— START OF Source document —

We will be sending our next available group of hogs to Tritown in April 2027. Feel free to reserve a whole or a half anytime between now and then. To reserve, simply give us a call, text, or stop in here at the farm.
There are two basic costs to you. One is the cost for the meat itself. The other is the cost for the butchering, cutting, wrapping, smoking, etc.
You will pay $2.05/lb when our pigs are processed at Tritown. The cost is $2.15/lb when they're processed at Red Barn Meats. (This helps recoup some of the cost of trucking.) The number of pounds is based upon the dress weight of the animal. Dress weight, also called carcass weight, is the weight of the animal once the internal organs and undesirable portions of the tail and legs are removed. Dress weight always includes the meat and the bones. Thus, if you order chops, roasts, and other cuts with bones in them the dress weight will be closer to the actual weight of the products you take home. If, however, you choose to get mostly sausage, the actual weight of the product you take home will be well under dress weight (because bones are taken away before the meat is ground into sausage.) The folks at the butcher determine the dress weight and will give that information both to you and to us.

— END OF Source document —
— START OF Material provided —

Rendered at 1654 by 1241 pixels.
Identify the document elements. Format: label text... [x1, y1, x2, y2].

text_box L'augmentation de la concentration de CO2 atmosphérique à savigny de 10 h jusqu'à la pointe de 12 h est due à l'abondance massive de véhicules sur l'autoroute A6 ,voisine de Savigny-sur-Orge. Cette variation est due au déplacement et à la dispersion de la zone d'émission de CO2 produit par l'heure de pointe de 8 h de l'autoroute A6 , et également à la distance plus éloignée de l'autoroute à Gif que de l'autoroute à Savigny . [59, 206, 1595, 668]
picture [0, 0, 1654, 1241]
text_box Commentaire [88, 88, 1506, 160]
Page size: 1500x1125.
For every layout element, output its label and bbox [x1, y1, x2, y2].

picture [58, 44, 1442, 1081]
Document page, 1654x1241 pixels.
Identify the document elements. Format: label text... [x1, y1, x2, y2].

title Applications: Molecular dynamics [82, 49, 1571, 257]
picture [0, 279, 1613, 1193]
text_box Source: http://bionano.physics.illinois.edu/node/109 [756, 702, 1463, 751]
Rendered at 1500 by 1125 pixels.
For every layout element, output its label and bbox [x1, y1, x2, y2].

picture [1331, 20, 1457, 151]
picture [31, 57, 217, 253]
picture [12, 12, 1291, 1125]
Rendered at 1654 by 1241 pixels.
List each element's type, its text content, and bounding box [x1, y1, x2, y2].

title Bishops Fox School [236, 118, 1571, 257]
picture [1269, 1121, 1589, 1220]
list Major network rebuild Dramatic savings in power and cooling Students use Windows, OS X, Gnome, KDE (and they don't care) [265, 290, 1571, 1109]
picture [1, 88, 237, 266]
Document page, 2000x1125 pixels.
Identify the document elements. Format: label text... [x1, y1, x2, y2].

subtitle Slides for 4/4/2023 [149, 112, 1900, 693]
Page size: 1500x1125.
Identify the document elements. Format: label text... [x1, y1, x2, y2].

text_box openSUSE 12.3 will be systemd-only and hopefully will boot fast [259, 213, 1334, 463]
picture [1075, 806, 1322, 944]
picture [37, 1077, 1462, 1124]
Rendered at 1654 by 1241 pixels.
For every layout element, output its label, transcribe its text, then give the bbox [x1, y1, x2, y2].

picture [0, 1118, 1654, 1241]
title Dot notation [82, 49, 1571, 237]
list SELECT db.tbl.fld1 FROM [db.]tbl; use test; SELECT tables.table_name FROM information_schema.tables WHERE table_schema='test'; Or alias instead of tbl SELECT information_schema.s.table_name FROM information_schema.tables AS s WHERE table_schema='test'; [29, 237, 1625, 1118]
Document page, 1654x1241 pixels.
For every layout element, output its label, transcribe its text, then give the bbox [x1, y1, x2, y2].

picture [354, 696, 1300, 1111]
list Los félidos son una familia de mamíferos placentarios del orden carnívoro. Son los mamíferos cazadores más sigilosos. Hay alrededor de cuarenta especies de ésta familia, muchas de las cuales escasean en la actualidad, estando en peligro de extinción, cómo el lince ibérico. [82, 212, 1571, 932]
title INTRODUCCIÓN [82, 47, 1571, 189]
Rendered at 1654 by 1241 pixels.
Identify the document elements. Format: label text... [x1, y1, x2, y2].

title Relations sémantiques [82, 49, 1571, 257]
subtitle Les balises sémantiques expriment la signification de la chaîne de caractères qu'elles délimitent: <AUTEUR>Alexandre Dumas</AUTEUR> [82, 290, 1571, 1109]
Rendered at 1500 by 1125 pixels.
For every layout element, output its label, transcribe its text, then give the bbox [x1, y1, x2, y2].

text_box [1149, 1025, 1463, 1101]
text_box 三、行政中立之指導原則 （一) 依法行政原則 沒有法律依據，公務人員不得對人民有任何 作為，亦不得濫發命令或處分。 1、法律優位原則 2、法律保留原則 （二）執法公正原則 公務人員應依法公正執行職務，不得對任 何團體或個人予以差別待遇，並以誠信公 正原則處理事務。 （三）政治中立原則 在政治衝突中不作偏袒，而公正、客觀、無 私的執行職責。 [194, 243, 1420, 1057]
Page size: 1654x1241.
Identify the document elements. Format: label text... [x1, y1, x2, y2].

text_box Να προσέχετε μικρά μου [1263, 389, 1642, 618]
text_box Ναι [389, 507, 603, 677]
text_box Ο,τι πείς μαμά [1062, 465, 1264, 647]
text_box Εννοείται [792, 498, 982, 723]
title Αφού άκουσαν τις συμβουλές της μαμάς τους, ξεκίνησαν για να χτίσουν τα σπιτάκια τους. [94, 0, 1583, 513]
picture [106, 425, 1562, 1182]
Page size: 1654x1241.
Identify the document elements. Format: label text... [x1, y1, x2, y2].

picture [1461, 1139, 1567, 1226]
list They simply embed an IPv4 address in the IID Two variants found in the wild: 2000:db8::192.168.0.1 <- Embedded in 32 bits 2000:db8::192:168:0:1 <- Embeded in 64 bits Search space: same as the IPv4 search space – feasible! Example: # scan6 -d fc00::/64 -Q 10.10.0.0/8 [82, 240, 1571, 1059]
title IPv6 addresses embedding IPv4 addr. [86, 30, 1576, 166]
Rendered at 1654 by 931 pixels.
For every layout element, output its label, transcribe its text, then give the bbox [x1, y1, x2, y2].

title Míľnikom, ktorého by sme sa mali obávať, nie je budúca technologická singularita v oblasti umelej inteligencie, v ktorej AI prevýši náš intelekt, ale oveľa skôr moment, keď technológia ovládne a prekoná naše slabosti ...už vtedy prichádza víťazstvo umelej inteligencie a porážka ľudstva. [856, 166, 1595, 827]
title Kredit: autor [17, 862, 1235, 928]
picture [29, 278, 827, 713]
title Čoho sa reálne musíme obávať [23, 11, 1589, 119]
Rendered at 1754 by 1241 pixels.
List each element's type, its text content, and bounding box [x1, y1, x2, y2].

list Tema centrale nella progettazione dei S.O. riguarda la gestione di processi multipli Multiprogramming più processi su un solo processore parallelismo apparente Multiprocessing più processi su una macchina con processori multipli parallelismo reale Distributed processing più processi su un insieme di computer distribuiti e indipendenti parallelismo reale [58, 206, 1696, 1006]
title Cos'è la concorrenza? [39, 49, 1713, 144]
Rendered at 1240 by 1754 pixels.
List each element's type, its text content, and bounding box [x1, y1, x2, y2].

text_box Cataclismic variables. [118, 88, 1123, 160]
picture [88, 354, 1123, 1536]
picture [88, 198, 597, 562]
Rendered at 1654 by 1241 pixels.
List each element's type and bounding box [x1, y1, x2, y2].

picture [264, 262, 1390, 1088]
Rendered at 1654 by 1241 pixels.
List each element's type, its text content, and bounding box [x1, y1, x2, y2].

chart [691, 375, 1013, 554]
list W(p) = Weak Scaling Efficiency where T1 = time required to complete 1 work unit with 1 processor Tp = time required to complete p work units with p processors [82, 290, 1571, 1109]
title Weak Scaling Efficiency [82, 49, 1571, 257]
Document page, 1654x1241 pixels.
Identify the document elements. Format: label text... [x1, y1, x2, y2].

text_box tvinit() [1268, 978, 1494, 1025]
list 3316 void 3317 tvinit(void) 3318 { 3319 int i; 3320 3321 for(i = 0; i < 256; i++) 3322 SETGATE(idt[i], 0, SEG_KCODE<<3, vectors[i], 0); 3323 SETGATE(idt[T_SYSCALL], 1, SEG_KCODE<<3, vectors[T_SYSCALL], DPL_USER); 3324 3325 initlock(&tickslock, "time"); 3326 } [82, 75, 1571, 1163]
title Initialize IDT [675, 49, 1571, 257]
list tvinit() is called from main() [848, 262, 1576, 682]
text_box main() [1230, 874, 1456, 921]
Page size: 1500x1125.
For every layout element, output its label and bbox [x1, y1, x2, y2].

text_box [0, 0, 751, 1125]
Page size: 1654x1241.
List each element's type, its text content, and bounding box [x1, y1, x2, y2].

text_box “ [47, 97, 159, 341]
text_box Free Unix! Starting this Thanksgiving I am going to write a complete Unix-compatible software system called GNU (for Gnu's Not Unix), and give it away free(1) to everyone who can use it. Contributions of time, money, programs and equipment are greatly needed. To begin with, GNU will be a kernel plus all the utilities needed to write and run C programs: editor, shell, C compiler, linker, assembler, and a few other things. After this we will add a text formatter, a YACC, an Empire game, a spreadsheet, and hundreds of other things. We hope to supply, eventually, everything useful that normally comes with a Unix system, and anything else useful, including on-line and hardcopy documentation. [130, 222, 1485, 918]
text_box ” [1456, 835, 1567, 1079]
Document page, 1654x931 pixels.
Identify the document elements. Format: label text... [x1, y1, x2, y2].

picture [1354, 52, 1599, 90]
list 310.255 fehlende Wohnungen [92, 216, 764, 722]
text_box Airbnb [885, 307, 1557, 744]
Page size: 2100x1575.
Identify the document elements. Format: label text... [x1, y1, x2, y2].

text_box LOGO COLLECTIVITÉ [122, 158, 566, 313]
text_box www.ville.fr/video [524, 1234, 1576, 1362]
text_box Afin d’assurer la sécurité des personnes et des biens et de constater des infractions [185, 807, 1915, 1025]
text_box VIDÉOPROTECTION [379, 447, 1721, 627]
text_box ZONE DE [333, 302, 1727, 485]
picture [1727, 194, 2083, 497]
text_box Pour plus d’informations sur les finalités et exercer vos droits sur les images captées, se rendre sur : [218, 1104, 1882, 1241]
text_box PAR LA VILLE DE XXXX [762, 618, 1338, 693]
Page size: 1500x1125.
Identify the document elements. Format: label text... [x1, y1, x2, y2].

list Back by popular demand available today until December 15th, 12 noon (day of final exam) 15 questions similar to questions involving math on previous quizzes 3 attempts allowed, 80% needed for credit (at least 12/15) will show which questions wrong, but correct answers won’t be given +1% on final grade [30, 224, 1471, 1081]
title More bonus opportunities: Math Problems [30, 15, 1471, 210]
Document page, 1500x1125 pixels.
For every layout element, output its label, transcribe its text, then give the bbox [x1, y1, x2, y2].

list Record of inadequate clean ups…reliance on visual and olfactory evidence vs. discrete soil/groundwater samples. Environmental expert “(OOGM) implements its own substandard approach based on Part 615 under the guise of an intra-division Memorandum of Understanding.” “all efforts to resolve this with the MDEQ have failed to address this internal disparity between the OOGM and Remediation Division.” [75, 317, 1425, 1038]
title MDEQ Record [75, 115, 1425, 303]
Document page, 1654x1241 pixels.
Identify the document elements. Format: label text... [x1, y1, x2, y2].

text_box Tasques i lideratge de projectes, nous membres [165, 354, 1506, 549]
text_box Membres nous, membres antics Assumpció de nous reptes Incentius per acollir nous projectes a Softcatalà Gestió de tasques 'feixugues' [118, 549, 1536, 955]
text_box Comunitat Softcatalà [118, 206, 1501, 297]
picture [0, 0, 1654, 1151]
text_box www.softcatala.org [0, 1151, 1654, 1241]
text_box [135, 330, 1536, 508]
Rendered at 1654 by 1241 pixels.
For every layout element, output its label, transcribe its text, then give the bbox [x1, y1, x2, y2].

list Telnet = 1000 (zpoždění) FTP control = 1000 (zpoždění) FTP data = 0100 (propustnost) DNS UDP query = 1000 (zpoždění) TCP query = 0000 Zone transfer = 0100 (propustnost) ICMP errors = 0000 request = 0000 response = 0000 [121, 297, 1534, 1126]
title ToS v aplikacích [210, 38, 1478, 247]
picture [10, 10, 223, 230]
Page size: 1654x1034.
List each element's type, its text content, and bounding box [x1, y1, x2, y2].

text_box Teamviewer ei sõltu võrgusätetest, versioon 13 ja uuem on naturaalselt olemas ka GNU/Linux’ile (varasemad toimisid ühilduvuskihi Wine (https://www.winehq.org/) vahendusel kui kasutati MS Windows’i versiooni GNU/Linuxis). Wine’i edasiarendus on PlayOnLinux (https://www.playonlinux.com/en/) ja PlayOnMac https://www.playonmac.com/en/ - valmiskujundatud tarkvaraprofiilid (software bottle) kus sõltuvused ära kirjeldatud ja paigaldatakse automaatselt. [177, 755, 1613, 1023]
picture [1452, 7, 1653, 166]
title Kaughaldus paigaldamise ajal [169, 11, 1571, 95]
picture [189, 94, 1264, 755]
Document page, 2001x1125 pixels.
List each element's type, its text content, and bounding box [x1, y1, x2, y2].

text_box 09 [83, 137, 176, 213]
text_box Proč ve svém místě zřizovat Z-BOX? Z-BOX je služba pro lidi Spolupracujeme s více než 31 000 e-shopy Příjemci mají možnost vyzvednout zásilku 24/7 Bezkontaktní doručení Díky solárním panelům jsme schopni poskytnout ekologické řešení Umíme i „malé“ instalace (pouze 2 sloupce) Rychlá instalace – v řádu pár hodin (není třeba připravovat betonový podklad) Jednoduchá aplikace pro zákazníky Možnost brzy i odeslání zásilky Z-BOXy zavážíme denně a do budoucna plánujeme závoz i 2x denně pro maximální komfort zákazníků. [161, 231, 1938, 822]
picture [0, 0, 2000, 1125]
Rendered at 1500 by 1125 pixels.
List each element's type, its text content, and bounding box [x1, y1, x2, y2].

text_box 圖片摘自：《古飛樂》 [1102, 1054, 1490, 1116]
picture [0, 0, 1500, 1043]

— END OF Material provided —

• [List of tasks]
1. Which processing services does the hog order text name as part of the butchering cost?
2. Please condense the paragraph of the hog order text that begins "You will pay $2.05/lb" into a short bulleted list that keeps its main facts.
3. Continue the hog order text from its final sentence.
The records have no connection to the hog order text.

• [Outputs]
1. Butchering, cutting, wrapping, smoking

2.
- Price is $2.05/lb for processing at Tritown and $2.15/lb at Red Barn Meats, which helps recoup trucking costs.
- Pounds are based on dress weight (carcass weight): the animal's weight after the internal organs and undesirable parts of the tail and legs are removed.
- Dress weight always includes meat and bones.
- Bone-in cuts such as chops and roasts bring the take-home weight closer to dress weight.
- Mostly sausage brings the take-home weight well under dress weight, because bones are removed before grinding.
- The butcher determines the dress weight and reports it to both the buyer and the farm.

3.
The cost for butchering, cutting, wrapping, smoking, etc. varies upon the butcher you choose, the cuts you desire, and whether or not you wish to have the meat smoked. The butcher works for you and will prepare the meat according to your specifications.
Typically, we use either Tritown or Red Barn Meats to process our pork. If we know well ahead of time, we can arrange to send your pig in a group to the butcher you prefer. If you have any questions at all please call Patrick at 518-651-7290
The following are prices from Tritown. Prices vary between butchers and butchers' prices are subject to change, but this gives an idea of approximate cost. This particular butcher charges $42.00 to slaughter a pig. Then there is a charge of 75 cents per pound for processing. This includes fresh chops, steaks, roasts, and ribs. Smoking and cutting ham and bacon is 65 cents per pound. Prices for sausage range depending upon whether you'd like links or bulk sausage, but for this example, we use the 50 cents per pound for flavored sausage in approximately one pound packages in bulk. Tritown offers sausage flavors of regular (breakfast), sweet Italian, or hot Italian.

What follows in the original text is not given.